Мой попутчик режиссер Журавлев, с которым мы летели на кинофестиваль в Западный Берлин, решительно встал, шелковисто и, шурша искристого оттенка, костюмом, приглашая меня взглядом к мужскому единению, и я, конечно, охотно согласился.
«Слава Богу, что лечу с ним, – подумал я, наблюдая, как тот, прельстительно улыбаясь стюардессе, пьющей кофе у стойки, заказывал коньяк. – Не так уж плохо пожить бездумно несколько дней с ним в Берлине. Он чуткий в общении человек, и, кажется, за год работы над фильмом мы не надоели друг другу».
– Видели красотку? – Журавлев поставил рюмки на столик, сел в кресло, закинув ногу на ногу. – Летит в Париж, а посадку тоже не объявляют. Что ж, пока наши родные деньги не кончились, будем сидеть тут в обороне до полной победы. К полудню авось вылетим. Ну, за мягкий взлет и пуховую посадку!
Он со вкусом отпил глоток, потянулся к пачке сигарет на столике и с прежней игривостью поглядел в сторону хрупкой, как соломинка, стюардессы у стойки. Затягиваясь сигаретой, сказал:
– Кидаю мысль: как правило, почти все стюардессы на международных линиях – девочки перший класс. Обратите внимание на эту. Сдержанна, юна, отличная осанка. Ноги – как у богини. Носик вздернут. Не угадаешь – кто она: француженка, русская? Так сказать, мировой стандарт прекрасного пола, рекламируемый в иллюстрированных журналах. А для чего? Чтобы, поднявшись в лайнере на девять тысяч метров, я и вы чувствовали бы себя не оторванными от матушки-планеты, а как бы приближенными к земному и возможному раю. Название этому – разврат духа. Продаю мысль за… за… впрочем, отдаю даром! Бож-же ты мой! – неожиданно вскричал Журавлев, удивленный. – Вы смотрите, кто сюда пожаловал собственной персоной! Знаменитый Звягин, ваш бывший режиссер. Сам, живьем! И с какой-то актрисулей! Поразительно! Какое-то нашествие кинематографа на Шереметьево!

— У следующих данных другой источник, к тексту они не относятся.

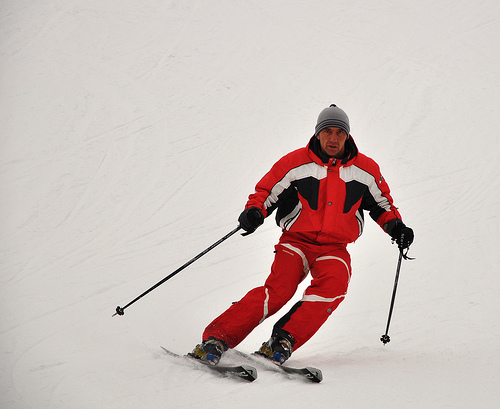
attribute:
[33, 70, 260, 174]
snow — deep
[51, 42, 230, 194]
snow — bright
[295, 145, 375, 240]
jacket — white, red, black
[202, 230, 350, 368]
pants — red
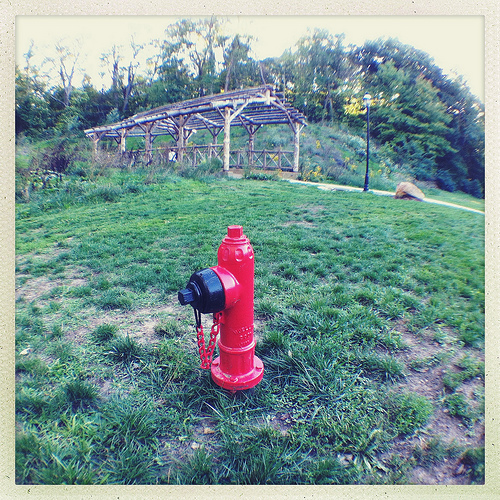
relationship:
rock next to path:
[394, 180, 427, 201] [276, 176, 484, 219]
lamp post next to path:
[362, 92, 373, 192] [276, 176, 484, 219]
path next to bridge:
[276, 176, 484, 219] [83, 82, 308, 182]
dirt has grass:
[161, 412, 221, 473] [182, 421, 189, 439]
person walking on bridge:
[167, 147, 177, 170] [83, 82, 308, 182]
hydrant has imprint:
[180, 223, 266, 391] [236, 325, 256, 344]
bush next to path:
[298, 163, 326, 182] [276, 176, 484, 219]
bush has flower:
[298, 163, 326, 182] [312, 171, 315, 175]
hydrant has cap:
[180, 223, 266, 391] [178, 267, 225, 314]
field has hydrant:
[16, 176, 484, 485] [180, 223, 266, 391]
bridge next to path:
[83, 82, 308, 182] [276, 176, 484, 219]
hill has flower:
[98, 125, 393, 182] [314, 140, 322, 148]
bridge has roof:
[83, 82, 308, 182] [85, 84, 312, 133]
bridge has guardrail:
[83, 82, 308, 182] [94, 143, 227, 172]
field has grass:
[16, 176, 484, 485] [99, 472, 112, 486]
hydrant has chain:
[180, 223, 266, 391] [194, 311, 221, 371]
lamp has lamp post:
[362, 94, 373, 108] [362, 104, 372, 193]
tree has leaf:
[15, 37, 40, 132] [24, 66, 30, 72]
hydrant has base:
[180, 223, 266, 391] [211, 354, 264, 392]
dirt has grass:
[161, 412, 221, 473] [99, 472, 112, 486]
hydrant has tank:
[180, 223, 266, 391] [218, 240, 255, 375]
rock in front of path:
[394, 180, 427, 201] [276, 176, 484, 219]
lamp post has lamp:
[362, 104, 372, 193] [362, 94, 373, 108]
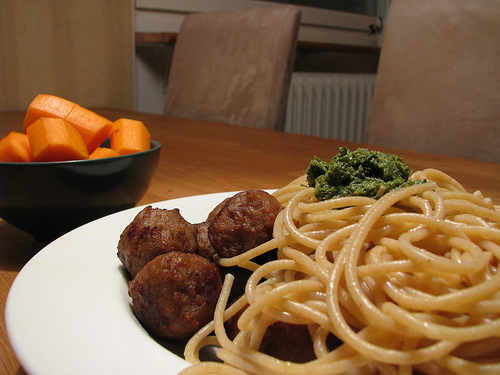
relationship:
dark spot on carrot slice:
[108, 125, 120, 135] [105, 112, 153, 153]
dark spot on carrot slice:
[108, 125, 120, 135] [20, 89, 114, 156]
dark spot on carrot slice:
[108, 125, 120, 135] [21, 115, 90, 161]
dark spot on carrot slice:
[108, 125, 120, 135] [83, 142, 120, 160]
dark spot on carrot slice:
[108, 125, 120, 135] [0, 125, 32, 162]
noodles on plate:
[178, 167, 499, 374] [31, 284, 129, 349]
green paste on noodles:
[304, 145, 427, 201] [304, 146, 408, 197]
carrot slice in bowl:
[27, 115, 91, 162] [0, 172, 117, 212]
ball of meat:
[203, 187, 280, 263] [222, 205, 261, 233]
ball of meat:
[112, 205, 198, 280] [137, 222, 174, 247]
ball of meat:
[130, 253, 227, 342] [147, 265, 203, 305]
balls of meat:
[118, 184, 289, 346] [143, 259, 198, 310]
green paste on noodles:
[304, 145, 427, 201] [182, 139, 496, 368]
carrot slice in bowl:
[23, 93, 114, 156] [0, 132, 161, 243]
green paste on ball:
[311, 148, 418, 201] [117, 204, 198, 278]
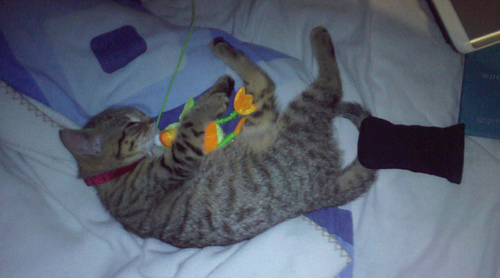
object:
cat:
[60, 26, 380, 246]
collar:
[83, 155, 147, 187]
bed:
[0, 0, 499, 278]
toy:
[156, 1, 259, 157]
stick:
[153, 1, 196, 128]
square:
[90, 24, 147, 75]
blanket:
[0, 78, 351, 277]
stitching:
[0, 77, 354, 263]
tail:
[332, 100, 379, 199]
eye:
[123, 121, 140, 130]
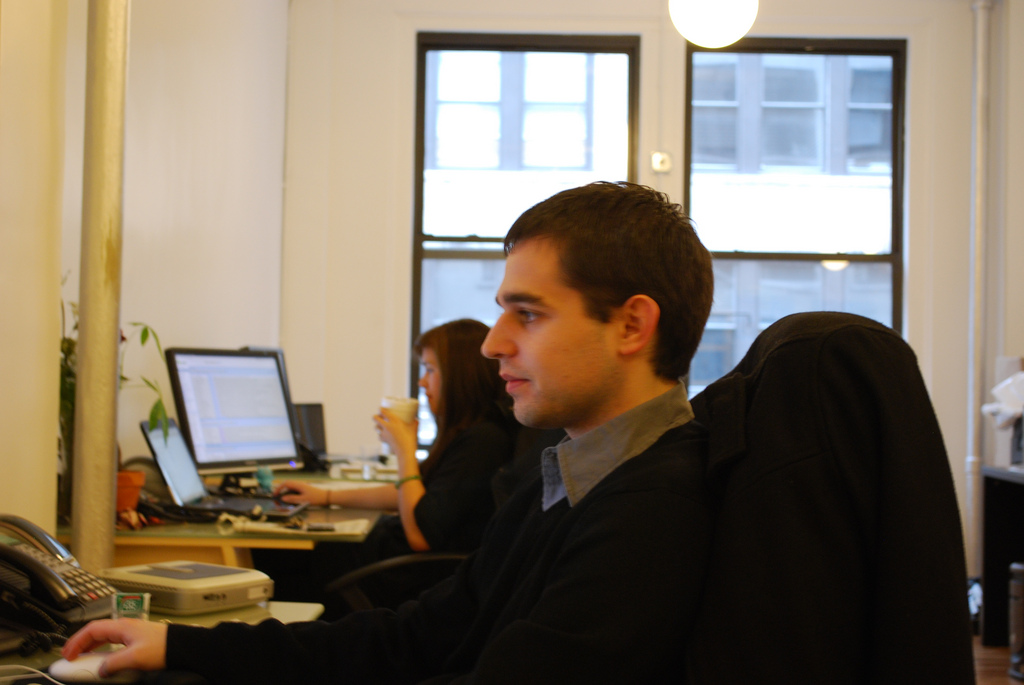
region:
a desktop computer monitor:
[168, 344, 306, 477]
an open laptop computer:
[136, 413, 305, 527]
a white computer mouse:
[52, 654, 103, 678]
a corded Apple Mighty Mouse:
[49, 651, 116, 678]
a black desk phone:
[4, 508, 122, 630]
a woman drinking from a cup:
[276, 316, 540, 550]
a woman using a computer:
[138, 318, 543, 550]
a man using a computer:
[49, 181, 752, 681]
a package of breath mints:
[111, 587, 150, 620]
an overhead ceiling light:
[667, 0, 760, 51]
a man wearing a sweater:
[405, 222, 799, 676]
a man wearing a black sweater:
[388, 186, 762, 662]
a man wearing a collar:
[449, 173, 808, 607]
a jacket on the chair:
[688, 263, 996, 671]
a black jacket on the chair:
[679, 303, 1022, 636]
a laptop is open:
[130, 414, 307, 573]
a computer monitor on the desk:
[179, 335, 322, 484]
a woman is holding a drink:
[378, 320, 522, 567]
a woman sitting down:
[364, 319, 514, 618]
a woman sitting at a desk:
[340, 326, 517, 527]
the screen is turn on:
[157, 333, 314, 485]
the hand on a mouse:
[28, 603, 207, 681]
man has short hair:
[436, 166, 751, 558]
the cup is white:
[372, 381, 427, 457]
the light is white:
[650, 0, 777, 67]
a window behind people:
[389, 17, 936, 467]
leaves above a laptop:
[68, 271, 217, 518]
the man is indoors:
[68, 186, 742, 674]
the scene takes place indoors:
[6, 0, 1022, 677]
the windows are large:
[398, 47, 911, 452]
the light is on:
[676, 0, 762, 46]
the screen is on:
[167, 347, 301, 471]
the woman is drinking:
[375, 392, 423, 441]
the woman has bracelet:
[373, 397, 424, 458]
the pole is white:
[70, 3, 128, 574]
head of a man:
[382, 143, 776, 472]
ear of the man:
[587, 263, 704, 391]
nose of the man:
[459, 289, 559, 375]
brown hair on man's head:
[482, 155, 733, 326]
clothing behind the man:
[697, 272, 945, 539]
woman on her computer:
[195, 285, 516, 548]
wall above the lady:
[132, 142, 268, 298]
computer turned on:
[113, 316, 303, 516]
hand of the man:
[62, 562, 183, 683]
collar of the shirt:
[448, 364, 724, 536]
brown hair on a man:
[499, 188, 716, 378]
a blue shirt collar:
[480, 377, 693, 520]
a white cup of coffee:
[382, 387, 422, 439]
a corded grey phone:
[5, 506, 127, 644]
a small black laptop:
[135, 409, 304, 543]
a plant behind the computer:
[107, 319, 190, 500]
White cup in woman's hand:
[375, 378, 418, 452]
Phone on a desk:
[2, 494, 136, 635]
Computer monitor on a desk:
[166, 331, 316, 472]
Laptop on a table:
[130, 409, 307, 550]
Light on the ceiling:
[661, 4, 760, 56]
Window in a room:
[403, 27, 642, 240]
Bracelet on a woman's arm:
[384, 456, 423, 499]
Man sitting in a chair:
[455, 184, 791, 669]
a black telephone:
[1, 511, 131, 632]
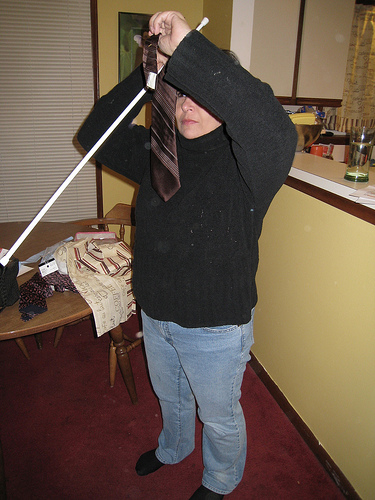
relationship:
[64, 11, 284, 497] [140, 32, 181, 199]
woman holding tie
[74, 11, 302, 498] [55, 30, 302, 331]
woman wearing sweater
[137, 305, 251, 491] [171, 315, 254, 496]
jeans covering legs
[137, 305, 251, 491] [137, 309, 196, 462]
jeans covering legs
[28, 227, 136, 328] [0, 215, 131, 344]
mess on table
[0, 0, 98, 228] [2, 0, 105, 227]
blinds covering door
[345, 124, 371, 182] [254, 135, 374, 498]
glass on counter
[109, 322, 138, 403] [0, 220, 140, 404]
leg on table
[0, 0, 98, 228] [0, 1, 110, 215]
blinds are on window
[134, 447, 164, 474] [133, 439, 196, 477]
sock covering a foot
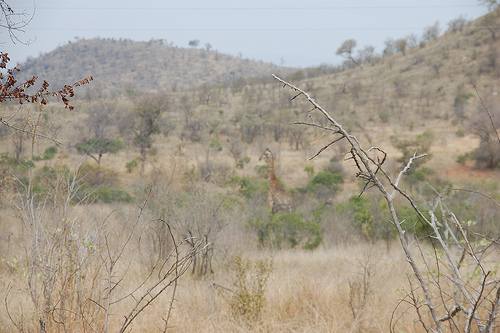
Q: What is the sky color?
A: Blue.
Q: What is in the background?
A: Hills.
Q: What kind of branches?
A: Dead.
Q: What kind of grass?
A: Dried.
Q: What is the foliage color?
A: Green.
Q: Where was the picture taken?
A: In a hilly landscape.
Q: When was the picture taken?
A: On a clear day.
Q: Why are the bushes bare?
A: Animals have fed on them.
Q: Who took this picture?
A: A landscape photographer.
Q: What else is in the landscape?
A: Green shrubs and trees.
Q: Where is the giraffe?
A: In the shrubs.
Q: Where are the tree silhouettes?
A: On the hilltops.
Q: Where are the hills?
A: Behind the giraffe.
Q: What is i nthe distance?
A: Mountain.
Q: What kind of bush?
A: Dry.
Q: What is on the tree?
A: Leaves.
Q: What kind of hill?
A: Rolling.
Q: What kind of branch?
A: Dead.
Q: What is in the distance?
A: Hill.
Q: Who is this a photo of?
A: A giraffe.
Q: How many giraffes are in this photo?
A: One.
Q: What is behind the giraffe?
A: Hills.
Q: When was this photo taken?
A: Daytime.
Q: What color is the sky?
A: Blue.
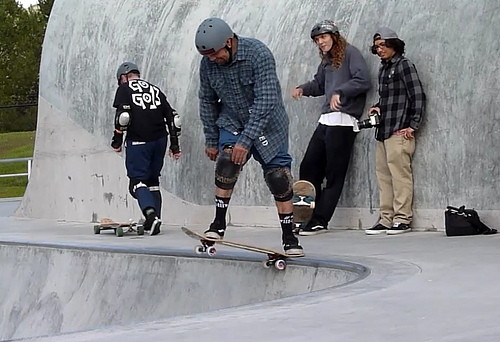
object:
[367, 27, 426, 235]
man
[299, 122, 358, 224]
pants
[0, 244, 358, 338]
ramp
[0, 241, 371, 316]
edge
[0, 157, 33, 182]
fence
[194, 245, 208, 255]
wheels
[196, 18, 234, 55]
helmets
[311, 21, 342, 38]
helmets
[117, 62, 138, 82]
helmets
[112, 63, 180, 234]
person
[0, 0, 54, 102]
tree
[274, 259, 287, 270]
wheel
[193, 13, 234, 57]
gray helmet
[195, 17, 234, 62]
head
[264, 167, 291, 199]
kneepads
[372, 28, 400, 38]
cap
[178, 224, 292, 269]
board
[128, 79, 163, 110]
letter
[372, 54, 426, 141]
shirt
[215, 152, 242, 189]
knee pads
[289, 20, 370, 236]
man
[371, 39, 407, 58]
hair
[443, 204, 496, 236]
bag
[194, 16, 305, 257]
man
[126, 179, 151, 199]
pads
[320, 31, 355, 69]
hair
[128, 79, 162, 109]
words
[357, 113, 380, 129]
camera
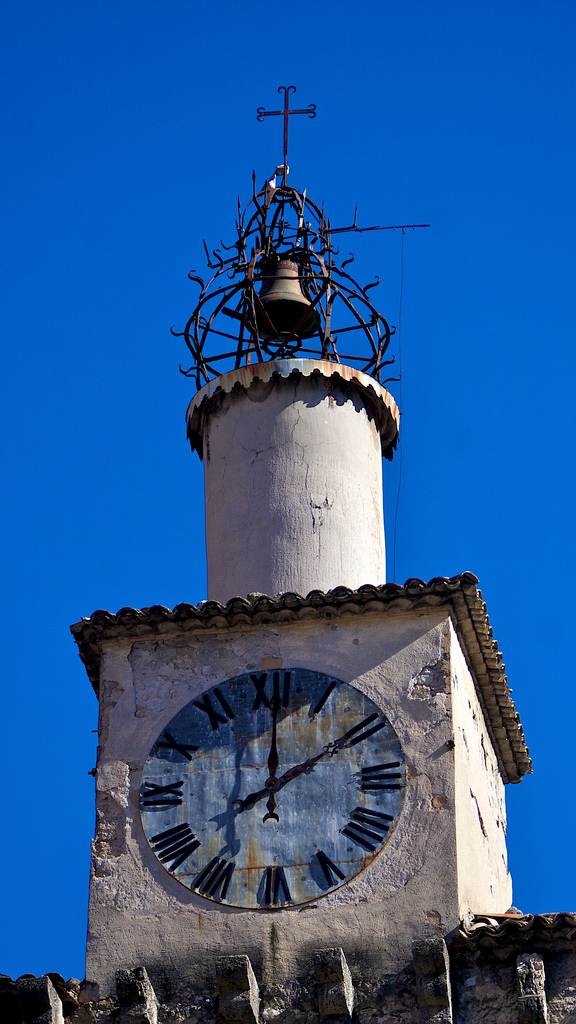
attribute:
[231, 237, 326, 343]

Журавлев, оживляясь, заерзал в кресле, иронически развел руками, и я увидел нестеснительно входившего в бар высокого седого человека с плащом через руку и саквояжем. Он шел в сопровождении белолицей девушки в заячьей шубке и пожилой женщины, крепконогой, с темными усиками, на ходу озабоченно поглядывавшей на ручные часы. Да, это был кинорежиссер Звягин, два года назад поставивший фильм по моему сценарию, после чего мы ни разу не встречались.
– Ба, знакомые все лица! – воскликнул он приветливо, в широкой улыбке обнажая выпуклые зубы, и как бы локтями обняв своих спутниц, стремительно повел их к нашему столику. – Классик! – бархатным баритоном произнес он, кинул плащ на спинку ближнего кресла и тиснул меня в объятиях. – Вы куда? Зачем? Один? А-а, простите… и вы? – Он выразительно обвел глазами Журавлева. – Союз властителей дум? Вы – Жур-авлев? Так ведь?